Monday, February 04, 2013
today is monday which, if you've ready any of my previous posts, you would know that i hate mondays. monday is the first day of classes for the week, the "back to reality" day, and the day that paul leaves me to go home for the week to work. usually monday sucks but today it sucks pretty hard. the past two weeks have been kind of hard for paul because the people at his job are trying to get him to quit by nit picking his work. he has been at his job since the company opened, and has been the recipient of many awards for his good work. the problem is, he's a part of a union and he's been there so long that they're paying him more. it's a high school graduate level job, because college didn't work out so well for him, so i think they want to get him out and get a new guy in that they can pay less. it's really stressful for me because it hurts to see him going through something tough. i think he was feeling a little better being here with me this weekend but now he's got to go back and face the real world. i kind of wish i could face it for him.
moving on, this past week was just atrocious for my diet. i was consistently over my calories and under my protein all week long. somehow, by the grace of GOD i managed to lose a pound. i know that eating well makes me feel better in multiple ways, but my brain is like "no, you're sad, eat some cake." yes, i know everyone goes through these kinds of mental games with themselves, but i haven't found a good method for fighting cravings and emotional eating yet. i keep trying but i just feel like i fail all the time.
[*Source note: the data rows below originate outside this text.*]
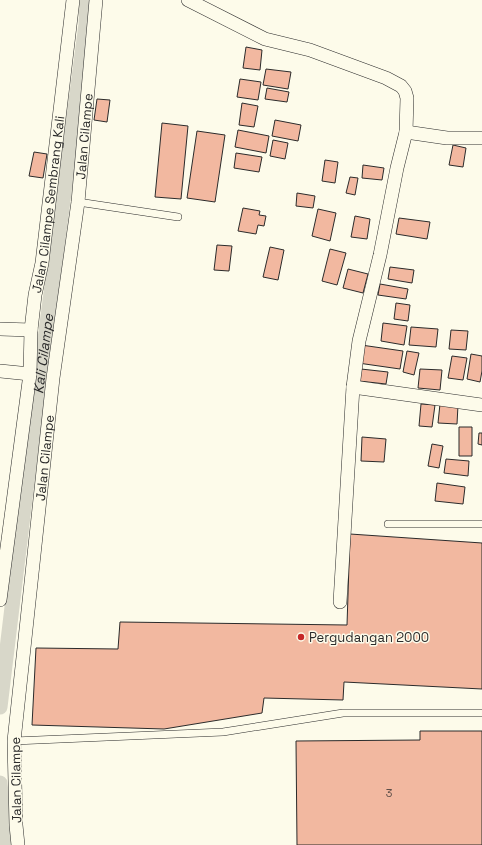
<svg xmlns="http://www.w3.org/2000/svg" width="482" height="845" font-family="'Space Grotesk',sans-serif">
  <style>
    .lines { fill: none; stroke-linecap: round; stroke-linejoin: round }
    .canal { stroke: #d8d7c9; stroke-width: 15 }
    .building { fill: #f2b8a0; stroke: #2b2b2b }
    .service-casing { stroke: #2b2b2b; stroke-width: 8 }
    .minor-casing { stroke: #2b2b2b; stroke-width: 14 }
    .service { stroke: #fdfbea; stroke-width: 7 }
    .minor { stroke: #fdfbea; stroke-width: 13 }
    .poi-dot { fill: #c62828; stroke: #fdfbea; stroke-width: 1.5 }
    .labels { text-anchor: middle; dominant-baseline: central; stroke-width: 3; stroke-linejoin: round; paint-order: stroke }
    .number-label { font-size: 11px; fill: #5d4e48 }
    .street-label { font-size: 13px; fill: #2b2b2b; stroke: #fdfbea }
    .poi-label { font-size: 13px; fill: #2b2b2b; stroke: #fdfbea; text-anchor: start }
    .water-label { font-size: 14px; font-style: italic; fill: #2b2b2b; stroke: #fdfbea }
  </style>
  <rect width="100%" height="100%" fill="#fdfbea"/>
  <g class="lines">
    <g class="canal">
      <path id="s1" d="M 0,707 L 35,416 L 86,24 L 87,0"/>
      <path d="M 0,783 L 6,845"/>
    </g>
  </g>
  <path class="building" d="M 246,47 L 262,50 L 260,70 L 243,68 Z
    M 266,69 L 291,72 L 288,89 L 263,85 Z
    M 240,79 L 261,82 L 258,100 L 237,97 Z
    M 267,88 L 289,92 L 287,102 L 265,99 Z
    M 97,99 L 110,100 L 107,122 L 94,120 Z
    M 242,103 L 258,106 L 254,127 L 239,125 Z
    M 275,120 L 301,125 L 298,141 L 272,136 Z
    M 162,123 L 188,126 L 181,199 L 155,197 Z
    M 238,130 L 269,136 L 266,153 L 235,147 Z
    M 197,131 L 225,135 L 215,202 L 187,198 Z
    M 273,140 L 288,143 L 285,159 L 270,156 Z
    M 453,145 L 466,148 L 463,167 L 449,165 Z
    M 34,152 L 47,154 L 43,178 L 29,176 Z
    M 236,153 L 262,157 L 259,172 L 234,168 Z
    M 325,160 L 338,162 L 335,183 L 322,181 Z
    M 363,165 L 384,168 L 382,180 L 362,178 Z
    M 350,177 L 358,178 L 355,195 L 346,193 Z
    M 297,193 L 315,196 L 313,208 L 296,206 Z
    M 243,208 L 260,211 L 259,215 L 266,216 L 264,226 L 258,225 L 256,234 L 238,231 Z
    M 318,209 L 336,213 L 330,241 L 312,236 Z
    M 355,216 L 370,219 L 367,239 L 351,237 Z
    M 399,218 L 430,222 L 427,239 L 396,234 Z
    M 217,245 L 232,246 L 229,271 L 214,270 Z
    M 270,247 L 284,250 L 278,280 L 263,277 Z
    M 330,249 L 346,253 L 337,285 L 322,281 Z
    M 390,267 L 414,270 L 412,283 L 388,279 Z
    M 348,269 L 368,274 L 363,293 L 343,288 Z
    M 380,284 L 408,289 L 406,299 L 378,295 Z
    M 396,303 L 410,305 L 408,321 L 394,319 Z
    M 383,323 L 407,326 L 404,345 L 381,341 Z
    M 411,327 L 438,329 L 436,347 L 409,345 Z
    M 451,330 L 468,331 L 466,350 L 449,349 Z
    M 361,345 L 403,351 L 400,369 L 358,363 Z
    M 407,351 L 419,353 L 414,375 L 403,372 Z
    M 471,354 L 482,356 L 482,371 L 480,382 L 467,379 Z
    M 452,356 L 467,358 L 463,380 L 448,378 Z
    M 361,369 L 388,372 L 386,384 L 359,381 Z
    M 420,369 L 442,370 L 440,390 L 418,388 Z
    M 421,404 L 435,405 L 432,427 L 419,426 Z
    M 440,404 L 458,405 L 457,424 L 438,423 Z
    M 459,427 L 472,427 L 472,456 L 459,456 Z
    M 479,433 L 482,433 L 482,445 L 478,444 Z
    M 362,437 L 386,439 L 384,462 L 361,461 Z
    M 432,444 L 443,446 L 439,468 L 428,466 Z
    M 446,459 L 469,461 L 468,476 L 444,473 Z
    M 437,483 L 465,487 L 463,504 L 435,501 Z
    M 350,534 L 482,543 L 482,689 L 344,682 L 343,700 L 264,698 L 262,713 L 164,729 L 32,725 L 36,648 L 118,649 L 120,622 L 347,625 Z
    M 420,731 L 482,731 L 482,845 L 297,845 L 296,741 L 420,740 Z"/>
  <g class="lines">
    <defs>
      <path id="service" d="M 78,202 L 178,217
        M 388,524 L 482,524
        M 14,741 L 223,732 L 343,713 L 482,713"/>
      <g id="minor">
        <path d="M 188,0 L 265,39 L 310,50 L 386,78 L 401,86 L 405,91 L 407,98 L 406,132 L 397,168 L 380,255 L 359,341 L 353,387 L 340,602"/>
        <path d="M 406,132 L 447,138 L 482,138"/>
        <path d="M 0,329 L 31,330"/>
        <path d="M 0,371 L 30,374"/>
        <path d="M 353,387 L 482,405"/>
        <path id="s2" d="M 0,600 L 30,374 L 31,330 L 35,295 L 42,263 L 73,0"/>
        <path id="s3" d="M 18,845 L 16,825 L 14,741 L 53,378 L 78,202 L 96,0"/>
      </g>
    </defs>
    <use href="#service" class="service-casing"/>
    <use href="#minor" class="minor-casing"/>
    <use href="#service" class="service"/>
    <use href="#minor" class="minor"/>
  </g>
  <circle class="poi-dot" cx="301" cy="637" r="4"/>
  <g class="labels">
    <g class="number-label">
      <text x="389" y="793">3</text>
    </g>
    <g class="street-label">
      <text stroke="none"><textPath href="#s3" startOffset="713">Jalan Cilampe</textPath></text>
      <text stroke="none"><textPath href="#s2" startOffset="399">Jalan Cilampe Sembrang Kali</textPath></text>
      <text stroke="none"><textPath href="#s3" startOffset="389">Jalan Cilampe</textPath></text>
      <text transform="translate(16 780) rotate(-91)">Jalan Cilampe</text>
    </g>
    <g class="poi-label">
      <text x="309" y="637">Pergudangan 2000</text>
    </g>
    <g class="water-label">
      <text stroke="none"><textPath href="#s1" startOffset="356">Kali Cilampe</textPath></text>
    </g>
  </g>
</svg>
my friends and i are going to ocean city maryland in july and i'm SO excited about it because we're all over the country and it will be so much fun to be with them, like always. however, last night they were all like "omg i have to lose weight! i need to fit in my skinny bathing suit" and it just makes me feel an awful lot like i did when i was dealing with eating problems. i just wanted to go throw up everything and stop eating for weeks and weeks. the thought of having to get into a bathing suit with other people and on a public beach where i can be subjected to stare after stare after stare makes me sick. so, now i'm kind of dreading the beach. and on top of all of that, i'm stuck in a mental space that is all too familiar, but all too scary as well. so, my anxiety is at its peak today and i'm not really sure what to do about it.
tonight starts my first full week of classes for the spring semester of my first year of graduate school. i'm excited about the semester starting in a way, but i'm also just feeling like i just don't want to do anything but go home and lay in bed with my cats and watch the office on netflix. i want to hide from everything that's stressful.
so i guess i'm just feeling anxious because i know i have to put on a brave face and face the world which expects a lot of me. or maybe i expect a lot of me. i don't know. i'm afraid, i'm sad, i'm scared, and i just don't feel like doing anything today. some days it's just really hard to do everything you have to do.
well i hope if you're still reading, that you have a great day.